● **TASK**
Your answer should consist only of the lines below from the one with "STATE OF VERMONT" through the one with "The Judicial Conduct", copied exactly.

---- INFORMATION SHOWN

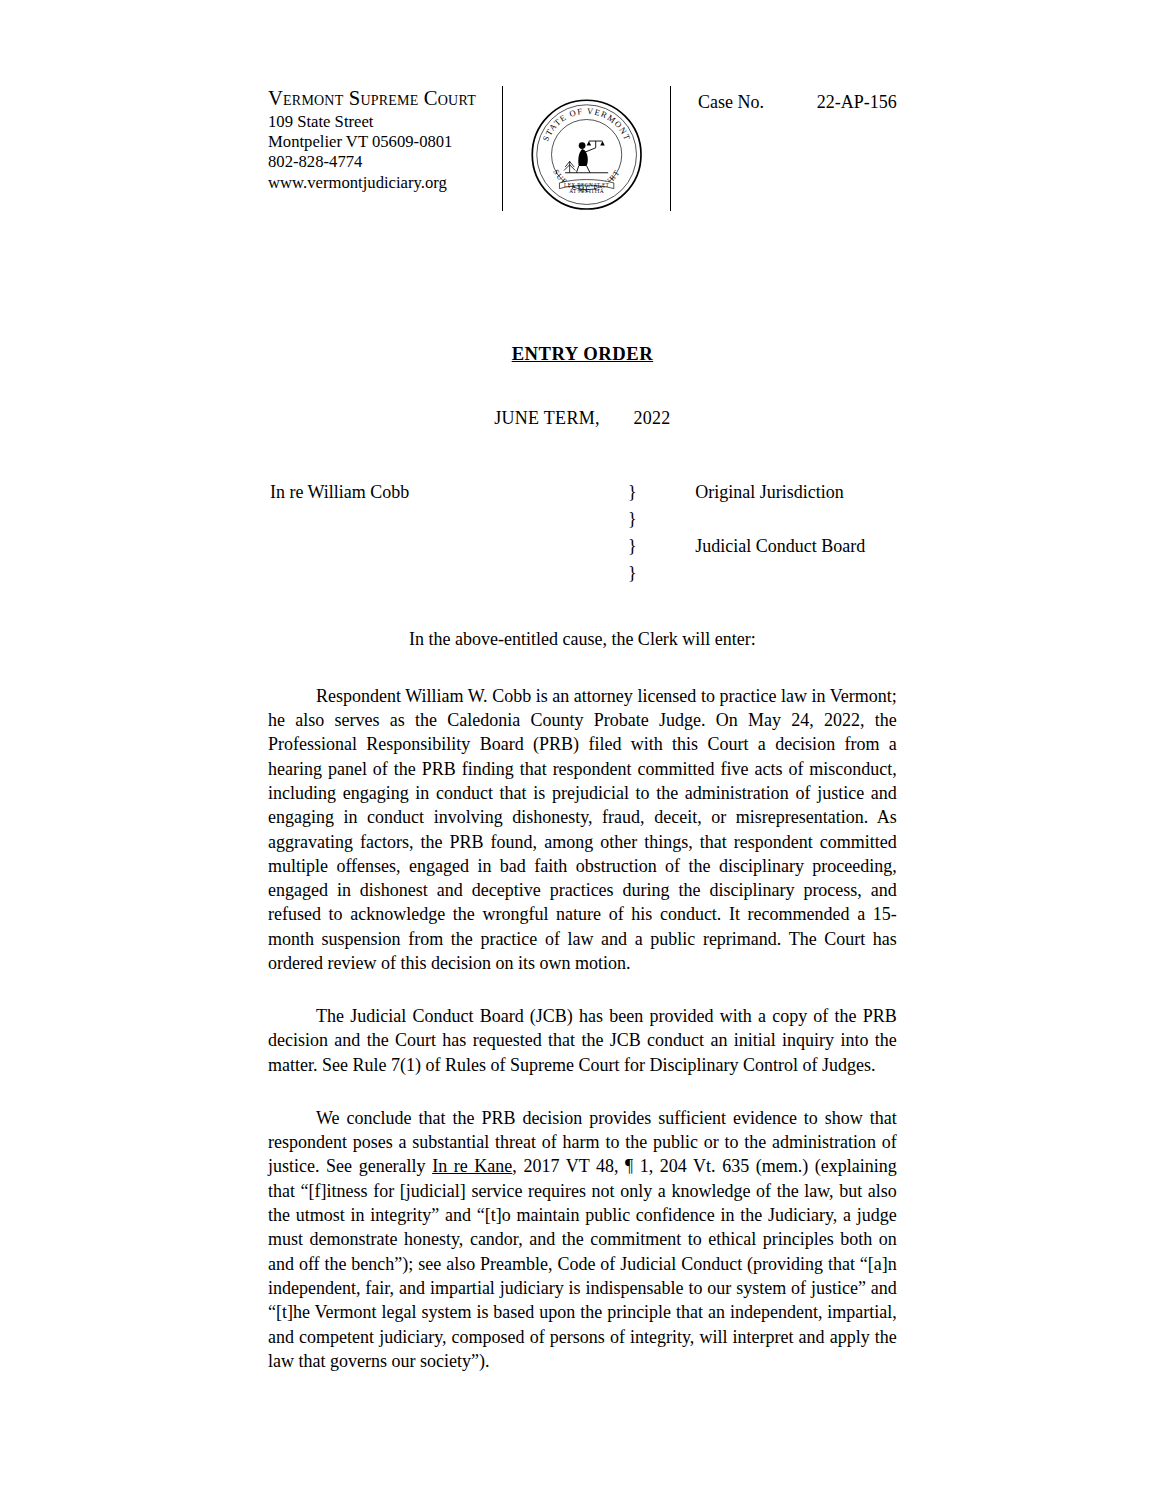Vermont Supreme Court
109 State Street
Montpelier VT 05609-0801
802-828-4774
www.vermontjudiciary.org
STATE OF VERMONT SUPREME COURT LEX REGNAT ET AT JUSTITIA
Case No. 22-AP-156
ENTRY ORDER
JUNE TERM, 2022
| In re William Cobb | } | Original Jurisdiction |
| | } | |
| | } | Judicial Conduct Board |
| | } | |
In the above-entitled cause, the Clerk will enter:
Respondent William W. Cobb is an attorney licensed to practice law in Vermont; he also serves as the Caledonia County Probate Judge. On May 24, 2022, the Professional Responsibility Board (PRB) filed with this Court a decision from a hearing panel of the PRB finding that respondent committed five acts of misconduct, including engaging in conduct that is prejudicial to the administration of justice and engaging in conduct involving dishonesty, fraud, deceit, or misrepresentation. As aggravating factors, the PRB found, among other things, that respondent committed multiple offenses, engaged in bad faith obstruction of the disciplinary proceeding, engaged in dishonest and deceptive practices during the disciplinary process, and refused to acknowledge the wrongful nature of his conduct. It recommended a 15-month suspension from the practice of law and a public reprimand. The Court has ordered review of this decision on its own motion.
The Judicial Conduct Board (JCB) has been provided with a copy of the PRB decision and the Court has requested that the JCB conduct an initial inquiry into the matter. See Rule 7(1) of Rules of Supreme Court for Disciplinary Control of Judges.
We conclude that the PRB decision provides sufficient evidence to show that respondent poses a substantial threat of harm to the public or to the administration of justice. See generally In re Kane, 2017 VT 48, ¶ 1, 204 Vt. 635 (mem.) (explaining that “[f]itness for [judicial] service requires not only a knowledge of the law, but also the utmost in integrity” and “[t]o maintain public confidence in the Judiciary, a judge must demonstrate honesty, candor, and the commitment to ethical principles both on and off the bench”); see also Preamble, Code of Judicial Conduct (providing that “[a]n independent, fair, and impartial judiciary is indispensable to our system of justice” and “[t]he Vermont legal system is based upon the principle that an independent, impartial, and competent judiciary, composed of persons of integrity, will interpret and apply the law that governs our society”).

--------

● **FINISHED TASK**
STATE OF VERMONT SUPREME COURT LEX REGNAT ET AT JUSTITIA
Case No. 22-AP-156
ENTRY ORDER
JUNE TERM, 2022
| In re William Cobb | } | Original Jurisdiction |
| | } | |
| | } | Judicial Conduct Board |
| | } | |
In the above-entitled cause, the Clerk will enter:
Respondent William W. Cobb is an attorney licensed to practice law in Vermont; he also serves as the Caledonia County Probate Judge. On May 24, 2022, the Professional Responsibility Board (PRB) filed with this Court a decision from a hearing panel of the PRB finding that respondent committed five acts of misconduct, including engaging in conduct that is prejudicial to the administration of justice and engaging in conduct involving dishonesty, fraud, deceit, or misrepresentation. As aggravating factors, the PRB found, among other things, that respondent committed multiple offenses, engaged in bad faith obstruction of the disciplinary proceeding, engaged in dishonest and deceptive practices during the disciplinary process, and refused to acknowledge the wrongful nature of his conduct. It recommended a 15-month suspension from the practice of law and a public reprimand. The Court has ordered review of this decision on its own motion.
The Judicial Conduct Board (JCB) has been provided with a copy of the PRB decision and the Court has requested that the JCB conduct an initial inquiry into the matter. See Rule 7(1) of Rules of Supreme Court for Disciplinary Control of Judges.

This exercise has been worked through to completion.